▶ _What the task asks_
In the records below, find the line with "109: (419, 517)" and the line with "141: (91, 179)". Print both exactly, along with every line between them, and no other line.

**** Dataset

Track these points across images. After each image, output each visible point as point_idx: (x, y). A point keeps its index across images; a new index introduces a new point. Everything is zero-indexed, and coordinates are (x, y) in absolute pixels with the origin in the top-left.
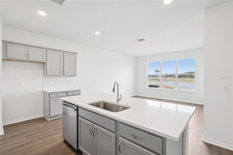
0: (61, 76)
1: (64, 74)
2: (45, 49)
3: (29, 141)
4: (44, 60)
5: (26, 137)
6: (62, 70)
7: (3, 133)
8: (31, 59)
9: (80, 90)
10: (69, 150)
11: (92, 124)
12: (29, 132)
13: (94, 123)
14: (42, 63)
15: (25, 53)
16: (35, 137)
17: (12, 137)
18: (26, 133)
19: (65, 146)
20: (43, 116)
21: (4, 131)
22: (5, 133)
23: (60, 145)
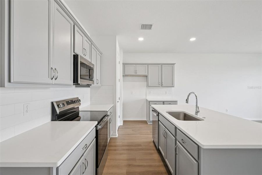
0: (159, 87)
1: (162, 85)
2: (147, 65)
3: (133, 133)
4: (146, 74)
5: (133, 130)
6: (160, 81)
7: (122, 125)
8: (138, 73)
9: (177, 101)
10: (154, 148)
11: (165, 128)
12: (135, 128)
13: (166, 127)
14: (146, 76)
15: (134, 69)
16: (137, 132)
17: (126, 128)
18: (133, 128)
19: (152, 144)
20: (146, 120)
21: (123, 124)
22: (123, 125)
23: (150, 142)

********
**** Dataset

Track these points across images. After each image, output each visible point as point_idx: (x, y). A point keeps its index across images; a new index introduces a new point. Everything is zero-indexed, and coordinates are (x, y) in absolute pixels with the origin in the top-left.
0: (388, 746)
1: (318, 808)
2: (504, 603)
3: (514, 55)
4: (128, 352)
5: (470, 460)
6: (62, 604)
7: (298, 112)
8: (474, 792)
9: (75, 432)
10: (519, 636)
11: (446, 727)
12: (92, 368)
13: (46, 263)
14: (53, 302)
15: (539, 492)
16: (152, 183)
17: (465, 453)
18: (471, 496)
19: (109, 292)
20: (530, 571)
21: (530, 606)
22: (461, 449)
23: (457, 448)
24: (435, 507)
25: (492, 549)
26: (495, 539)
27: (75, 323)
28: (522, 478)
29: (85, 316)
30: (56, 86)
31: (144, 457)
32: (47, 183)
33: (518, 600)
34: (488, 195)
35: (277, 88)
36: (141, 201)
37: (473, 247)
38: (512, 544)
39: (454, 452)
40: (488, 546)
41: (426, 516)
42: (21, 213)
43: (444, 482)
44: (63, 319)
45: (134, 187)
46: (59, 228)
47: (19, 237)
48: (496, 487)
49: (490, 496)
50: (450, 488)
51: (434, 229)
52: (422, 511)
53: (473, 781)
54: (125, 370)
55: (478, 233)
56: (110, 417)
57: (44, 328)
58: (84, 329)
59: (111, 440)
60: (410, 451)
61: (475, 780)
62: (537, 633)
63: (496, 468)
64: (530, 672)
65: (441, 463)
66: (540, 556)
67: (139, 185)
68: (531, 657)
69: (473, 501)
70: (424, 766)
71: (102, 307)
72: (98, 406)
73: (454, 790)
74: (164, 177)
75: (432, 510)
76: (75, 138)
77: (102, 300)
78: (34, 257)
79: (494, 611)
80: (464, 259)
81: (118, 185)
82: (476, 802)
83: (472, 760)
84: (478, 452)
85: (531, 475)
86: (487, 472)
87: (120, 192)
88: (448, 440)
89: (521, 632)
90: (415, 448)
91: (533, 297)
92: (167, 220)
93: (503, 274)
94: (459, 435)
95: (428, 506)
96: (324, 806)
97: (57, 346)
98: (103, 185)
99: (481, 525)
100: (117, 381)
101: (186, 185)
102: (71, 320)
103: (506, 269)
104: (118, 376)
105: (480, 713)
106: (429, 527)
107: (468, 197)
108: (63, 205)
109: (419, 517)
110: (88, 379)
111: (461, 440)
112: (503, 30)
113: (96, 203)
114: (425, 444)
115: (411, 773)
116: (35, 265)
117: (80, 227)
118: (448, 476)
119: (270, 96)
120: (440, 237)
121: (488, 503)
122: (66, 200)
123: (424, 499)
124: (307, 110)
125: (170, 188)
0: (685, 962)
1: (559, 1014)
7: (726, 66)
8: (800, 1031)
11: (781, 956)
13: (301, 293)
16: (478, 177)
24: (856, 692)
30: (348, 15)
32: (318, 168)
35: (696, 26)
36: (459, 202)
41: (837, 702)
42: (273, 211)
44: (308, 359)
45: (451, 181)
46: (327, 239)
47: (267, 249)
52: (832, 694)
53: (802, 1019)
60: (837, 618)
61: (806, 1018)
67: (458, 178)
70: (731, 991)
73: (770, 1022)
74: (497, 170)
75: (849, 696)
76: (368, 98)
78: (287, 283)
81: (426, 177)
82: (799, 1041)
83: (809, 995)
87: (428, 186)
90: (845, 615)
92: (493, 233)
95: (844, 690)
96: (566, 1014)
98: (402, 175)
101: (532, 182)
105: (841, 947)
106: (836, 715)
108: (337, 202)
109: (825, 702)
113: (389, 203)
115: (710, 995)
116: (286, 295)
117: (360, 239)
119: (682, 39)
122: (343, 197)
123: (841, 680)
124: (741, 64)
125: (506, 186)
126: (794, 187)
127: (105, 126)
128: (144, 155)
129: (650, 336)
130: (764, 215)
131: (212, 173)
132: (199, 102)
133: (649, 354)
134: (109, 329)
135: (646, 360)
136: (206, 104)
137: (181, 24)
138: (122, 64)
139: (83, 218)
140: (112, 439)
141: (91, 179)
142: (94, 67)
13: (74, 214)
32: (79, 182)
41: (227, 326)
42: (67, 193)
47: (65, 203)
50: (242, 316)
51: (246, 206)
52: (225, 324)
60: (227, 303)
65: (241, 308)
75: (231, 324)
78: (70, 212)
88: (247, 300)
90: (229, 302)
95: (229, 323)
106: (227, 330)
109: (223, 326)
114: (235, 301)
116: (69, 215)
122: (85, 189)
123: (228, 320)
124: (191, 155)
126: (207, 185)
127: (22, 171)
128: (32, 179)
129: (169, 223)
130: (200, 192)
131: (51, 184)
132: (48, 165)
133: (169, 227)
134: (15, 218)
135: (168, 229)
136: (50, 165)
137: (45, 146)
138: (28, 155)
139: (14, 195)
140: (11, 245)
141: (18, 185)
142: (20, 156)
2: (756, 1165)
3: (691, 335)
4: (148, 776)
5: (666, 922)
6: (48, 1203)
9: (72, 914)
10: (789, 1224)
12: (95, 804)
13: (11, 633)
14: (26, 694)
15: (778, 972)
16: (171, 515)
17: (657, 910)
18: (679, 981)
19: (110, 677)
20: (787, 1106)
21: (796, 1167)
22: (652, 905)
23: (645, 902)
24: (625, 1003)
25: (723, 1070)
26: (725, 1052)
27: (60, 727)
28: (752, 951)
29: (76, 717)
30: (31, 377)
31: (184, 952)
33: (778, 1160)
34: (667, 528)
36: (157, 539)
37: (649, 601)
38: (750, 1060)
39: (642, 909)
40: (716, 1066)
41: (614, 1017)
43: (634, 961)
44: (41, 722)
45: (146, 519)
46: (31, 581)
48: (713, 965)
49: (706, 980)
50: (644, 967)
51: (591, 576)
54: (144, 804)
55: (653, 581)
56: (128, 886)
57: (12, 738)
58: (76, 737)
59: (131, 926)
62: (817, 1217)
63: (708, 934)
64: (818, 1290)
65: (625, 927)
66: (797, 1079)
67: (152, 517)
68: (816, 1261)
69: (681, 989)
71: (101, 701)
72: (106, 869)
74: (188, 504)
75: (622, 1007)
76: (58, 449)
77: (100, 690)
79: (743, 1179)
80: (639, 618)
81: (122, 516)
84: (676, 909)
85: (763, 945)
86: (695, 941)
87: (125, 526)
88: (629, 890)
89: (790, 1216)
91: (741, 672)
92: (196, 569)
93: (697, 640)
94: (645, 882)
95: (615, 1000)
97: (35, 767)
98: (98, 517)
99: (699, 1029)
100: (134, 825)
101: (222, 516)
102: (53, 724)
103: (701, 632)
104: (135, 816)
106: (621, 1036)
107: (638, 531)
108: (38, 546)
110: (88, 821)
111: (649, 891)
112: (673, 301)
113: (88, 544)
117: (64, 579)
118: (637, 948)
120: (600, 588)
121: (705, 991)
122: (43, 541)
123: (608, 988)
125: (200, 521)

********
**** Dataset

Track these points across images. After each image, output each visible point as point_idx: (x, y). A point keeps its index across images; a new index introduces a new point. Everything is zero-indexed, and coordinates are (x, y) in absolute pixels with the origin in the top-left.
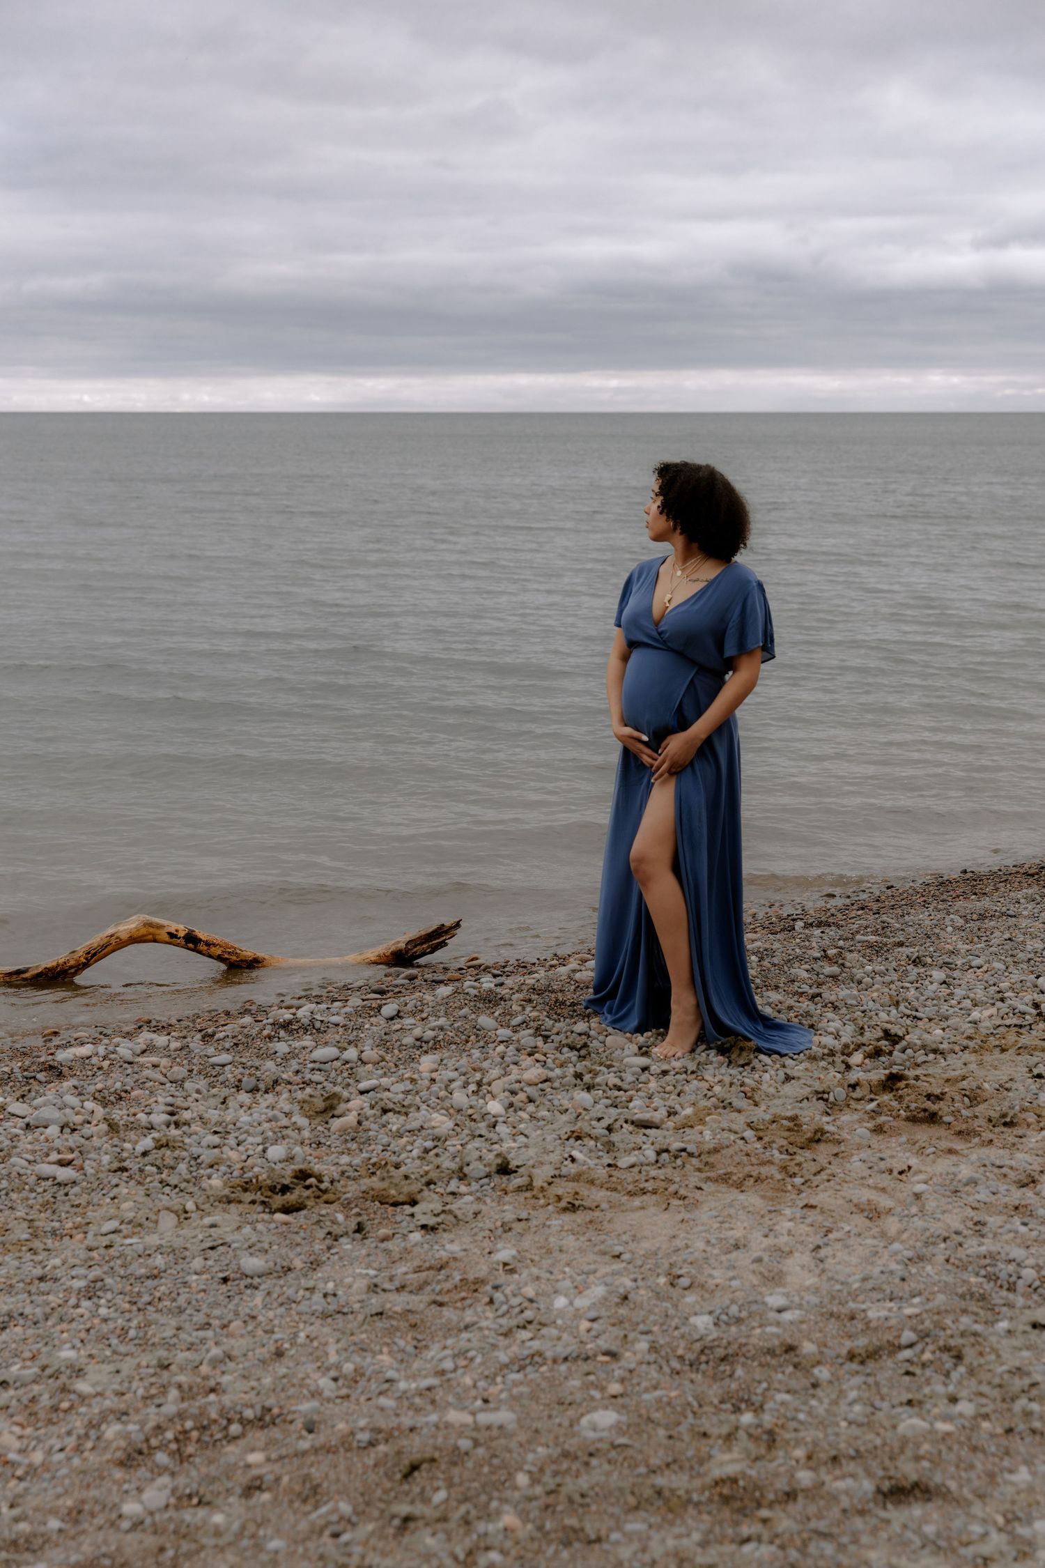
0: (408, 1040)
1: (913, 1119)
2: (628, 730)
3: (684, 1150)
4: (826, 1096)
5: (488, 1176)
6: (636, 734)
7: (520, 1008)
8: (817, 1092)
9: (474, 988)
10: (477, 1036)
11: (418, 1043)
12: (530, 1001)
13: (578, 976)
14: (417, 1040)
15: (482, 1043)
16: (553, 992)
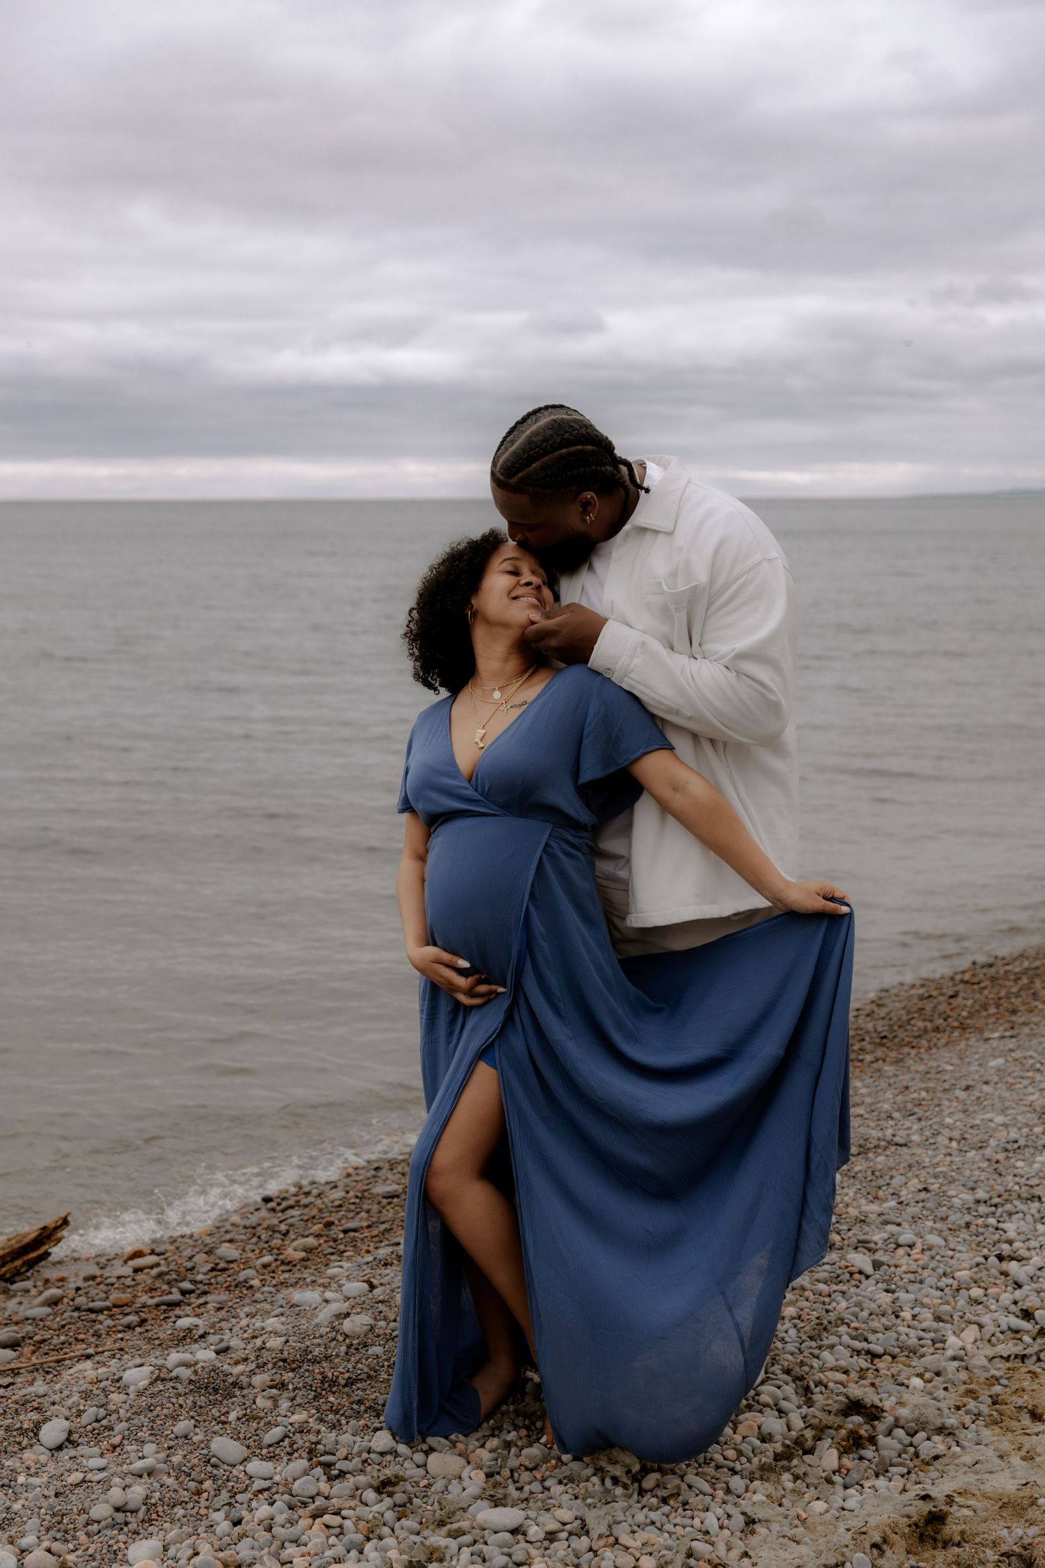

********

▶ _Result for this exercise_
109: (419, 517)
110: (88, 379)
111: (461, 440)
112: (503, 30)
113: (96, 203)
114: (425, 444)
115: (411, 773)
116: (35, 265)
117: (80, 227)
118: (448, 476)
119: (270, 96)
120: (440, 237)
121: (488, 503)
122: (66, 200)
123: (424, 499)
124: (307, 110)
125: (170, 188)
0: (685, 962)
1: (559, 1014)
7: (726, 66)
8: (800, 1031)
11: (781, 956)
13: (301, 293)
16: (478, 177)
24: (856, 692)
30: (348, 15)
32: (318, 168)
35: (696, 26)
36: (459, 202)
41: (837, 702)
42: (273, 211)
44: (308, 359)
45: (451, 181)
46: (327, 239)
47: (267, 249)
52: (832, 694)
53: (802, 1019)
60: (837, 618)
61: (806, 1018)
67: (458, 178)
70: (731, 991)
73: (770, 1022)
74: (497, 170)
75: (849, 696)
76: (368, 98)
78: (287, 283)
81: (426, 177)
82: (799, 1041)
83: (809, 995)
87: (428, 186)
90: (845, 615)
92: (493, 233)
95: (844, 690)
96: (566, 1014)
98: (402, 175)
101: (532, 182)
105: (841, 947)
106: (836, 715)
108: (337, 202)
109: (825, 702)
113: (389, 203)
115: (710, 995)
116: (286, 295)
117: (360, 239)
119: (682, 39)
122: (343, 197)
123: (841, 680)
124: (741, 64)
125: (506, 186)
126: (794, 187)
127: (105, 126)
128: (144, 155)
129: (650, 336)
130: (764, 215)
131: (212, 173)
132: (199, 102)
133: (649, 354)
134: (109, 329)
135: (646, 360)
136: (206, 104)
137: (181, 24)
138: (122, 64)
139: (83, 218)
140: (112, 439)
141: (91, 179)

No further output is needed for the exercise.